Loading SOS in windbg. Why is it never quite as easy as you hope it’ll be?

I started analysing a production crash dump at my desk, with a set of libraries that don’t match those installed on the production server. Typically windbg would complain:

> !clrstack
The version of SOS does not match the version of CLR you are debugging.  Please
load the matching version of SOS for the version of CLR you are debugging.
CLR Version: 4.0.30319.1026
SOS Version: 4.0.30319.18444
Failed to load data access DLL, 0x80004005
Verify that 1) you have a recent build of the debugger (6.2.14 or newer)
            2) the file mscordacwks.dll that matches your version of clr.dll is 
                in the version directory or on the symbol path
            3) or, if you are debugging a dump file, verify that the file 
                mscordacwks___.dll is on your symbol path.
            4) you are debugging on supported cross platform architecture as 
                the dump file.

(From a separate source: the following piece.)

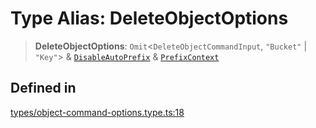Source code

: # Type Alias: DeleteObjectOptions

> **DeleteObjectOptions**: `Omit`\<`DeleteObjectCommandInput`, `"Bucket"` \| `"Key"`\> & [`DisableAutoPrefix`](DisableAutoPrefix.md) & [`PrefixContext`](PrefixContext.md)

## Defined in

[types/object-command-options.type.ts:18](https://github.com/LabO8/nestjs-s3/blob/1543c2d00f94450144b62a41101481b695225e3d/src/types/object-command-options.type.ts#L18)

For example, an ARM dump file must be debugged
                on an X86 or an ARM machine; an AMD64 dump file must be
                debugged on an AMD64 machine.
 
You can also run the debugger command .cordll to control the debugger's
load of mscordacwks.dll.  .cordll -ve -u -l will do a verbose reload.
If that succeeds, the SOS command should work on retry.
 
If you are debugging a minidump, you need to make sure that your executable
path is pointing to clr.dll as well.

The first step is to get hold of the correct libraries from the server:

cp \\server\c$\windows\microsoft.net\Framework64\v4.0.30319\sos.dll c:\temp
cp \\server\c$\windows\microsoft.net\Framework64\v4.0.30319\mscordacwks.dll c:\temp
cp \\server\c$\windows\microsoft.net\Framework64\v4.0.30319\clr.dll c:\temp

In theory at that point, I should just be able to run

> .load c:\temp\sos.dll
> !clrstack

but sadly still no joy. If I run

> .chain

it tells me that it knows about more than one version of SOS

…
Extension DLL chain:
    C:\Windows\Microsoft.NET\Framework64\v4.0.30319\sos: image 4.0.30319.18444, API 1.0.0, built Wed Oct 30 21:40:20 2013
        [path: C:\Windows\Microsoft.NET\Framework64\v4.0.30319\sos.dll]
    c:\temp\sos.dll: image 4.0.30319.1026, API 1.0.0, built Thu Jul 03 07:58:50 2014
        [path: c:\temp\sos.dll]
…

I can unload the non-useful one

> .unload C:\Windows\Microsoft.NET\Framework64\v4.0.30319\sos

and then run SOS commands happily.